O conjunto de todos estes fenómenos assume assim o valor de uma verdadeira revolução cósmica que,
partindo do alto, o véu do templo, se propaga para a terra, com o terramoto, transmitindo-se àquilo que nela
é mais sólido, as pedras, e de mais sagrado, os túmulos.
O centurião romano, encarregado da execução e da guarda ao corpo do Crucificado, permanecendo ao
lado da cruz, tinha notado em Jesus factos extraordinários: o suportar sereno da dor, a profunda calma
diante das injúrias e sarcasmos, o perdão concedido aos que o crucificaram, o forte grito antes de morrer;
tudo coisas que o atingiram fortemente. Certamente o centurião já tinha visto morrer muita gente
condenada, mas nenhum tinha tido uma atitude resignada e nobre como a de Jesus; um semelhante
espectáculo tinha-o abalado e colocado a ele, pagão, frente ao extraordinário, ao divino.
No pretório e no Calvário o centurião tinha ouvido acusar aquele condenado de se ter feito Filho de Deus.

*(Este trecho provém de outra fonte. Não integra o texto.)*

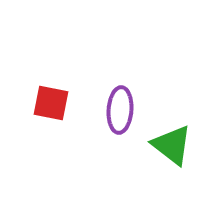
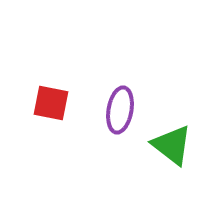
purple ellipse: rotated 6 degrees clockwise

Ora ele mesmo, por todas as circunstâncias, podia constatar que aquela afirmação era bem fundada e que
Jesus se tinha comportado de modo sobre-humano. O centurião, perante tudo isto, sente brotar-lhe de modo
espontâneo a afirmação: «Verdadeiramente este homem era Filho de Deus», uma profissão de fé que
proclama publicamente a inocência de Jesus e a sua grandeza mais que humana e o fundamento de todas as
suas pretensões, a prefigurar concretamente a entrada no reino dos céus da multidão dos gentios, ingresso
predito por Jesus quando louvou a fé dum outro centurião durante a sua vida pública (Mt 8,10-11).

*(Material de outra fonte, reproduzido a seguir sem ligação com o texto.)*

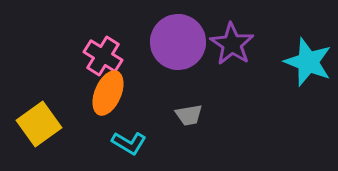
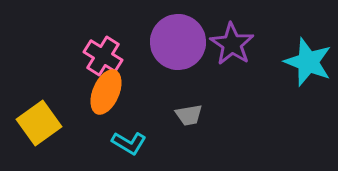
orange ellipse: moved 2 px left, 1 px up
yellow square: moved 1 px up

Juntamente com o centurião são recordadas, como testemunhas mudas e doridas, algumas mulheres
piedosas, quase todas galileias, do grupo que há muito seguia Jesus (cf. Lc 8,2ss). Temos aqui um outro
contraste muito forte: a ausência dos discípulos, que fugiram à excepção de João (Jo 19,26ss), e estas
mulheres débeis corajosamente presentes na tragédia do Calvário. Em parte, são as mesmas que estarão
presentes na sepultura e que na manhã de Páscoa se dirigirão ao túmulo. Mateus conservou o nome delas:
Maria de Magdala, Maria mãe de Tiago e José e a mãe dos filhos de Zebedeu.
A presença destas mulheres piedosas e da Mãe de Jesus ao lado da cruz a testemunhar a sua fidelidade
e o seu amor, fecha com um flash humano e piedoso a cena do Gólgota. Na realidade, o enquadramento de
Mateus, de narração fúnebre transforma-se em apoteose para recordar que a morte é a condição da vitória,
mas também o início da mesma. Embora Jesus esteja ainda na cruz, ele já triunfa e as piedosas mulheres,
que observam de longe, já preanunciam a sua ressurreição.
Este enquadramento último do Calvário adquire assim um valor teológico e recorda-nos uma vez mais
que a participação na paixão de Cristo é o único caminho para entrar e fazer parte da sua glória.